I want to introduce a term to you: Nashvilled. It is a multi-faceted one, full of nuance and fitting for many occasions, but to be sure, most all of these occasions will reek of cheapness and insincerity. Although the following examples all find their source actually in Nashville, i hope you'll see how this term is entirely ready for widespread use in current culture.

Let me start with a few benign uses of the word. I'll finish with the full-fledged, balls-to-the-wall, Nashvilling a friend of mine told me about this morning.

In Nashville, people in the music industry will hardly ever say anything even vaguely negative to each other. Although this penchant to never criticize most likely finds it's origins in genuine Southern politeness, it has devolved into a mode of self-preservation. For example, the guitar player may know Dixie Mae can't carry a tune in a bucket and that the only reason she got this gig is because the club owner wants in her britches, but is he gonna tell her? Hell no. Why would he want to lose himself a gig?

Sometimes the Nashvilling happens under duress and is only meant to let someone down slowly. Once, a mastering engineer was finishing up a terrible project for a rock and roll band while the lead singer stood behind him, vibrating with excitement, and pestered him for an opinion. Well, what'd'ya think? Huh? Huh? he kept asking like a demented ferret. The engineer finally judiciously responded "well, I think this project is gonna transfer to disc really well."

Sometimes being Nashvilled is done in an entirely unnecessary way. Unlike the two fairly universal situations above, in which one person is merely guilty of holding his silence and the other is forced into saying something, sometimes someone will go out of their way to offer a compliment that, upon closer examination, means "You Suck." The finest example i know of is when one guitar player says to another "Man, you've got great tone!" When someone says this to you, it's time to move back to Tulsa.
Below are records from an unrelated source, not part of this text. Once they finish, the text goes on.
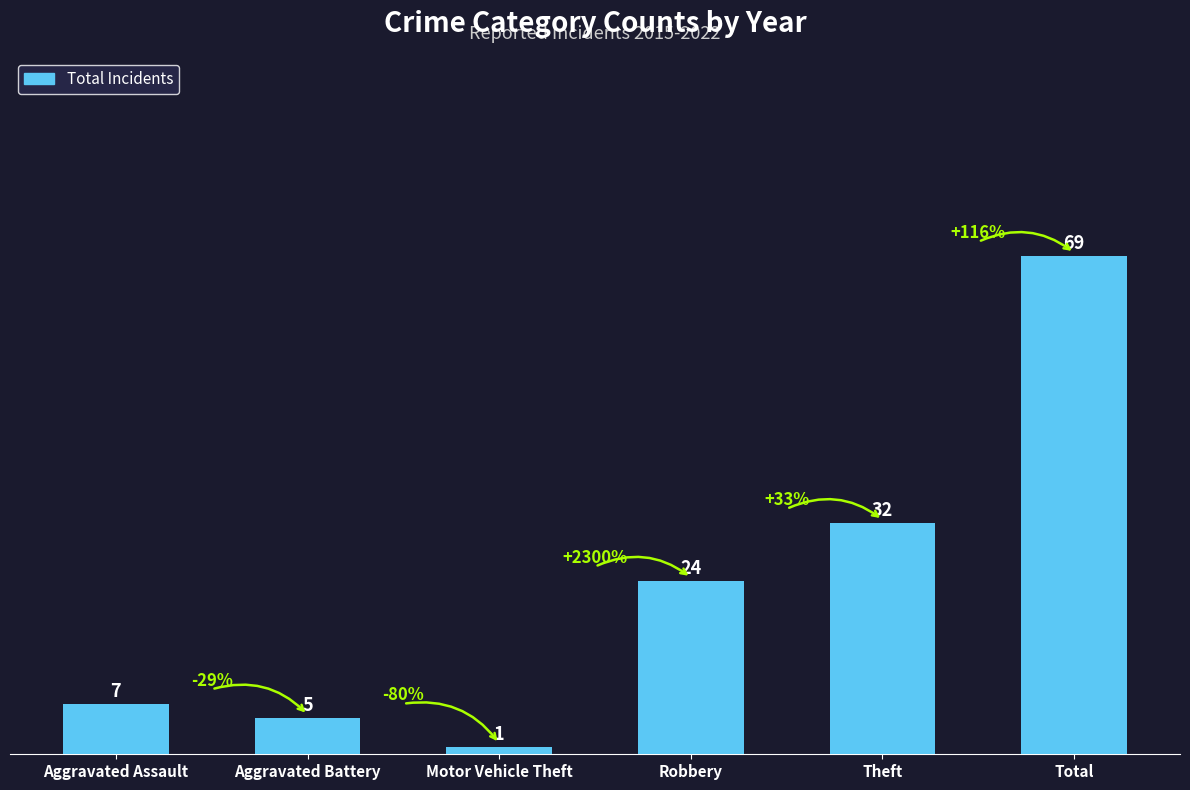

What is the value of the 6th bar from the left?

69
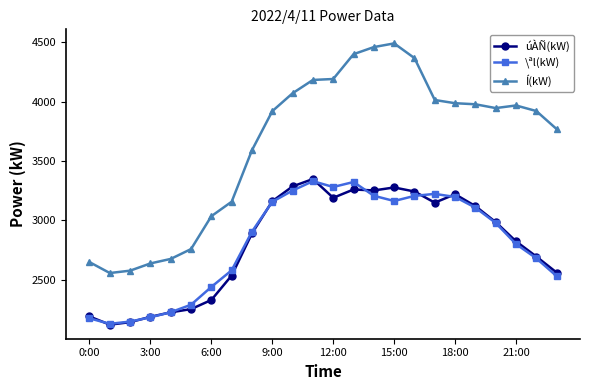

True or false: \ªl(kW) and Í(kW) intersect in this chart.

False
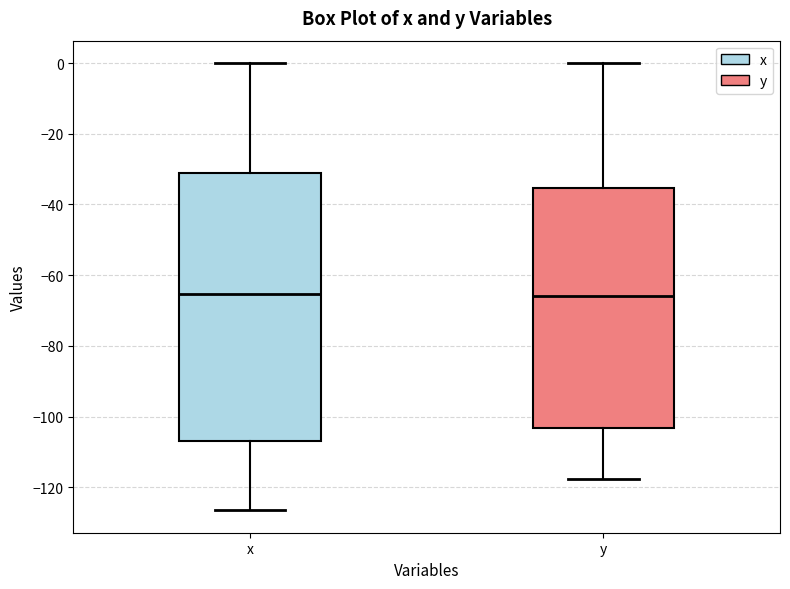

Reading left to right, read every box against the y-axis: the position of its median line, the range the box covers, and the ends of its whiskers. The values are not printed on the chart, so give them approximately, as read against the axis.

x: median -66, box -106 to -30, whiskers -126 to 0
y: median -66, box -104 to -36, whiskers -118 to 0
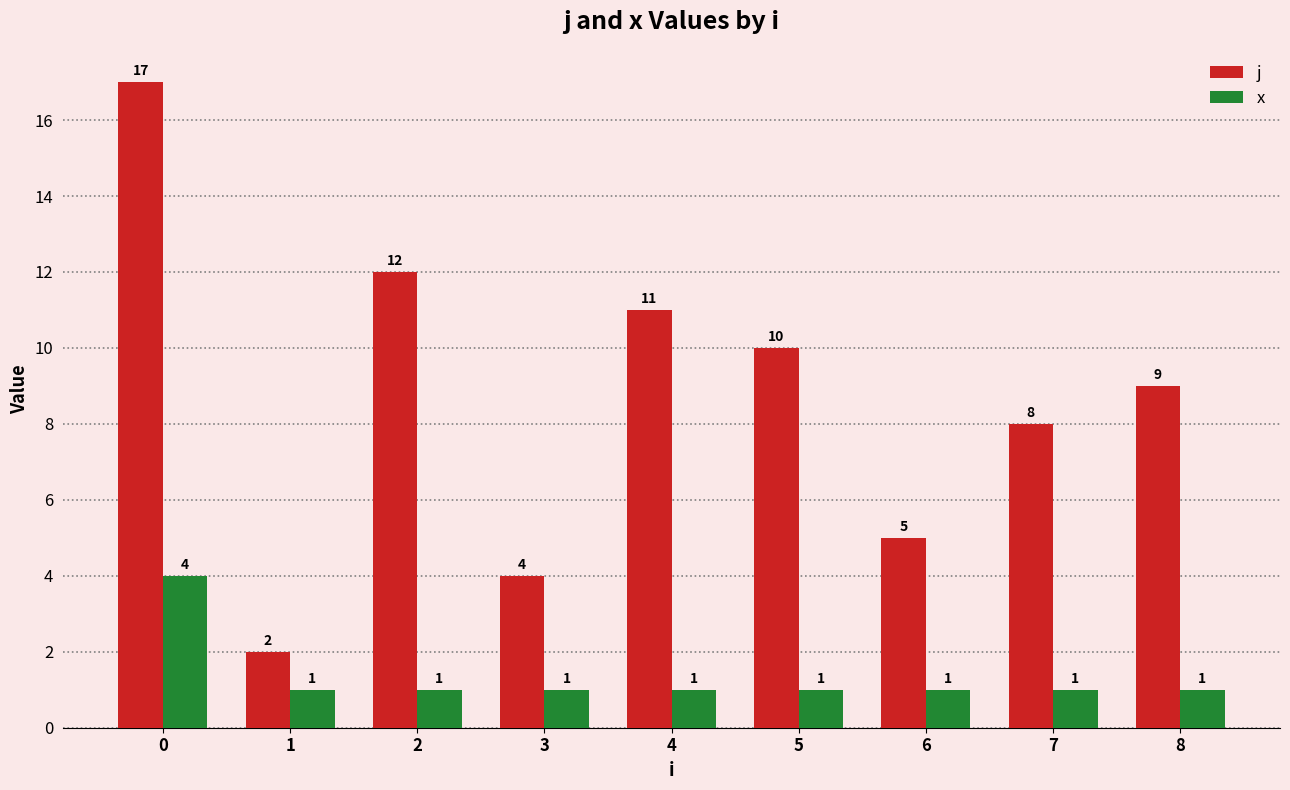

What is the difference between the highest and lowest values at 0?

13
Another example, and maybe the original use of the word, is found in the following conversation between me and a friend of mine whom we'll call Sam. Sam and i were talking about another musician in town and i said:

"What do you think of that guy? He seems pretty cool."
"Well," says Sam, "i've seen him like 20 times now and he never can remember my name. Plus, when he talks to me it seems like he's always looking over my shoulder for someone more important."
"Yeah," i respond, "he's pretty Nashville."
"Yeah," Sam says back, "he was Nashvillin' me."
"Huh," i respond Beavis-style, "you got Nashvilled!"

This is where the use of Nashvilled really comes into its own as a viable member of current culture. In this day and age of high stakes, constant networking and self-promotion, what better way to describe that warm and entirely fake friendliness you experience at parties as someone has a conversation that seems directed about three inches to the right of your own head?

And here, finally, is probably the embodiment of the term in all its vile glory. This is the story Sam (in Nashville) told me about his girlfriend just this morning (names and precise details changed to protect the innocent):

Betty is upset. Sandra--you know her, she's one of our best friends--had invited Betty to do a few songs at the "WestEnd Coffee House Night" that Sandra was putting on at the Broadway Methodist church. She'd asked Betty to do it with her because Sandra was kind of nervous to do it by herself. Well, Betty was all excited about getting back out and everything and now Sandra has sorta uninvited her because a bunch of other more big name songwriters have started to express an interest in coming down. Man, Betty just feels so Nashvilled.

What are we to do when the stakes at the local church coffee house are so high that we're willing to sacrifice a friendship over it? I guess it's Nashville or be Nashvilled in this day an age.


Kenneth said...

I feel a "too good for radio" song coming on.

Biffle said...

get to it. i gave that writin' stuff up for lent.